Джим Джармуш. Стихи и музыка | страница 74



Бывший счетовод, ставший убийцей, исчезает, растворяется в пространстве, словно табачный дым. Кажется, будто этот дым, ядовитый и галлюциногенный, пропитывает пространство фильма и организует сам его неторопливый ход. Каждый эпизод – одна затяжка; между ними – затемнения, по-киношному ЗТМ, напоминающие метод раннего Джармуша («Страннее, чем рай») и предсказывающие одно, самое большое, затемнение в конце пути. И музыка Нила Янга, свободная импровизация на электрогитаре, признанная одним из величайших саундтреков в истории кино, так же свободно и непринужденно, без канвы и развития, ведет нас сквозь лес к финалу. Вместе с ней к берегу океана приближается Уильям Блейк, поэт и бухгалтер.

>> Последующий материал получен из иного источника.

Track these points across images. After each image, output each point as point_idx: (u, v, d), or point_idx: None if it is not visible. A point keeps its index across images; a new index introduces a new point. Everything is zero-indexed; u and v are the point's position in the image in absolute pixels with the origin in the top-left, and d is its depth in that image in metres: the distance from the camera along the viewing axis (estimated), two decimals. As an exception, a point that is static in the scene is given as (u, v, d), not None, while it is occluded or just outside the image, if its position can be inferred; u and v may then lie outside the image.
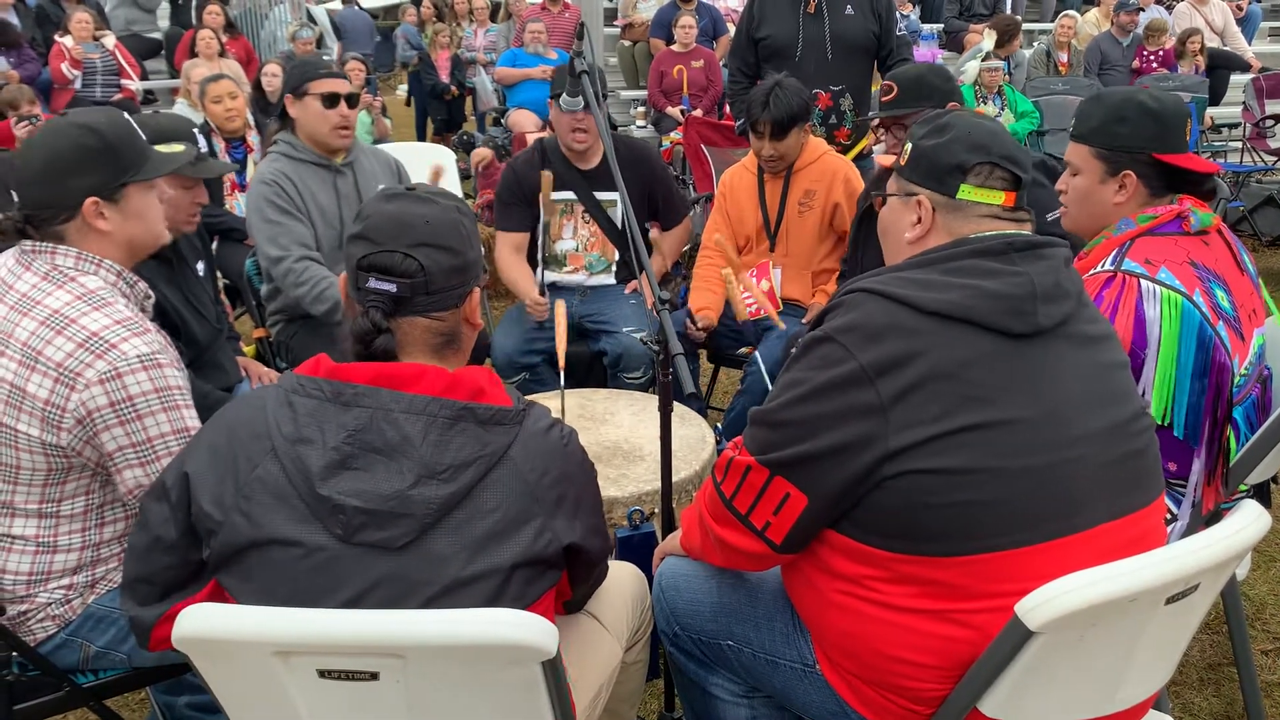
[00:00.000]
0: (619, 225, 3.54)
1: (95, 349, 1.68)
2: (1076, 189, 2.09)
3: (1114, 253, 1.96)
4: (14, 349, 1.70)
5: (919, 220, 1.55)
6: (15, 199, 1.78)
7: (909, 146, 1.60)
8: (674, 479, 2.13)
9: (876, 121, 3.11)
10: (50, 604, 1.81)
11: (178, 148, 2.03)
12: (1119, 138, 2.02)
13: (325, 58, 3.16)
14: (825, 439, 1.39)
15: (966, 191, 1.51)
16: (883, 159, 2.99)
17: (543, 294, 3.41)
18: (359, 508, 1.30)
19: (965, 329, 1.38)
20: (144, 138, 1.90)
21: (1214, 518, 1.98)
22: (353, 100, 3.10)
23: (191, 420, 1.79)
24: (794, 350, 1.50)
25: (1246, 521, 1.41)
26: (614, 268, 3.60)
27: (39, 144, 1.79)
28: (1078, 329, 1.45)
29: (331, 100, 3.04)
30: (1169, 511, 2.03)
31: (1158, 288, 1.88)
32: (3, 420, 1.71)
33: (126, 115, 1.90)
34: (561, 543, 1.40)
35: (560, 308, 2.61)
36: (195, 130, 2.44)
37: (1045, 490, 1.37)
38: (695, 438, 2.54)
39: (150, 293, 1.89)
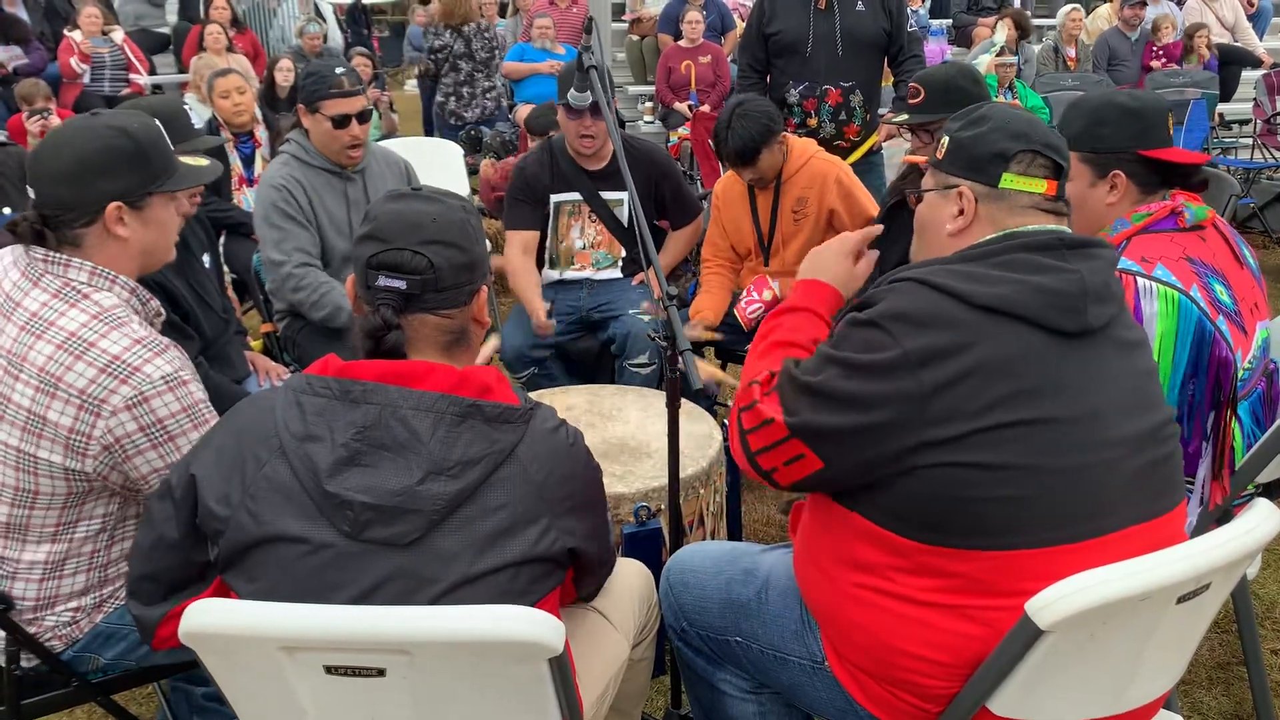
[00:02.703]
0: (625, 224, 3.54)
1: (118, 374, 1.64)
2: (1068, 195, 2.08)
3: None
4: (30, 374, 1.64)
5: (961, 212, 1.54)
6: (31, 195, 1.71)
7: (945, 139, 1.59)
8: (681, 475, 2.13)
9: (888, 121, 3.05)
10: (57, 625, 1.79)
11: (203, 161, 1.98)
12: (1103, 139, 2.03)
13: (336, 66, 3.09)
14: (855, 418, 1.38)
15: (1009, 180, 1.50)
16: (911, 156, 2.93)
17: (547, 298, 3.41)
18: (367, 504, 1.30)
19: (1014, 324, 1.37)
20: (172, 146, 1.84)
21: (1225, 517, 1.97)
22: (364, 117, 3.09)
23: None
24: (837, 330, 1.48)
25: (1258, 520, 1.40)
26: (620, 263, 3.60)
27: (68, 142, 1.71)
28: (1119, 333, 1.44)
29: (342, 121, 3.04)
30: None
31: (1154, 284, 1.88)
32: (21, 447, 1.66)
33: (156, 121, 1.83)
34: (566, 543, 1.40)
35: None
36: (186, 107, 2.43)
37: (1077, 492, 1.36)
38: (702, 434, 2.54)
39: (161, 310, 1.85)
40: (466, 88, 7.21)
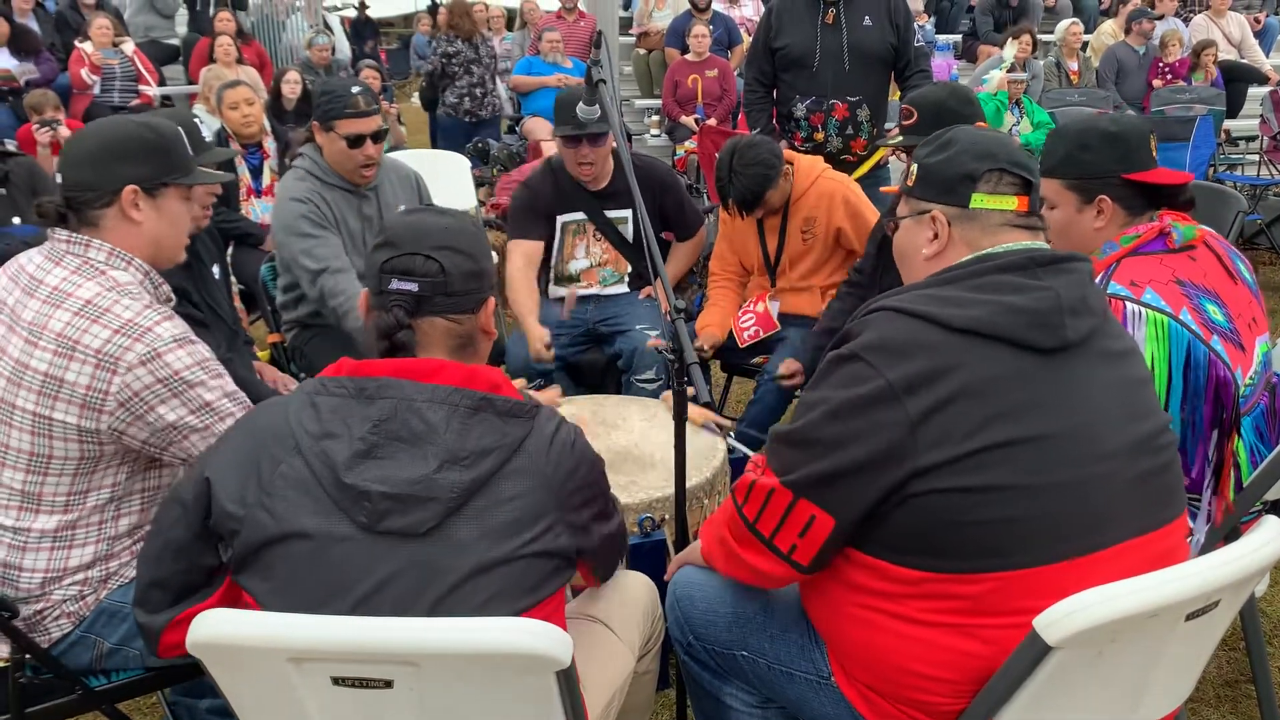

Он доберется. Живым или мертвым.

Андрей Сен-Сеньков

Jarmusch/Blake. The Clod & The Pebble
 «Любовь коготками маленьких пальчиков
 царапает большую льдинку, Ад.
 Царапины оттаивают, поднимаясь вверх, как пузырьки,
 и складываются на небесах в причудливые композиции»:
 глиняная фигурка.
 Фигурка – речной камешек:
 «Любовь в Раю ломает узкие трубочки музыки,
 которые, падая на упругое дно Ада,
 извлекают из себя воспоминания звуков
 в постепенно округляющейся тишине».
Jarmusch/Blake. The Fly
 Рисунок убийства:
 тень мертвого мотылька
 летит по ладони
 дополнительной линией судьбы
 и падает
 в день моей смерти.
 «Разве картинка белого и черного пятен
 не служит нам одновременно и образцом
 того, что мы понимаем под словами “светлее” и “темнее”,
 образцом “белого” и “черного”?»[36]
 Убийство рисунка:
 день моей смерти —
 линия судьбы, нежно вывернутая ладонью
 наизнанку.
Jarmusch/Blake. The Sick Rose
 Больная белая роза:
 на лепестковых развалинах
 цветочного лона
 червь,
 то открывая глаза,
 то закрывая их,
 принимает позы
 виденных им ранее совокупляющихся животных.
Jarmusch/Blake. My Pretty Rose Tree
 гравировка по краям раны:
 будущий хруст подсыхающей корочки
 в тишине капелек крови
Jarmusch/Blake. The Tyger
 Тигр: окончание в вопросе
 «Симметричен ли рисунок на шкуре
 справа
 и слева?»,
 исполненном в технике col legno,
 обычно применяемой при игре на скрипке.
Jarmusch/Blake. The Chimney Sweeper
 Слеза:
 маленькой прозрачной вещи-человеку
 предстоит выбор —
 из чьего глаза
 истечь.
 Перед ней —
 два равноценных божества,
 отличающихся друг от друга
 временем[37] отсутствия в настоящем.

Музыка: Том Уэйтс

В пьесе композитора Гэвина Брайерса «Jesus Blood Never Failed Me Yet» неизвестный бродяга поет две строчки; в расширенной версии, выпущенной много лет спустя, под конец к бездомному присоединяется Том Уэйтс. Он не поет с ним в унисон: в одних и тех же словах то запаздывает, то, наоборот, начинает слишком рано. Тем не менее дуэт получается довольно трогательный и многое сообщающий о том, в каких отношениях находится Уэйтс с униженными и оскорбленными: говорит с ними на одном языке. К нему приклеился образ покровителя пропойц, буянов, мелких жуликов и сумасшедших – он и сам для его создания приложил поначалу много усилий. Однако сейчас разница все же заметна: Уэйтс со дна задрипанных мотелей давно поднялся и уехал куда-то в сравнительно тихую жизнь в калифорнийской Сономе.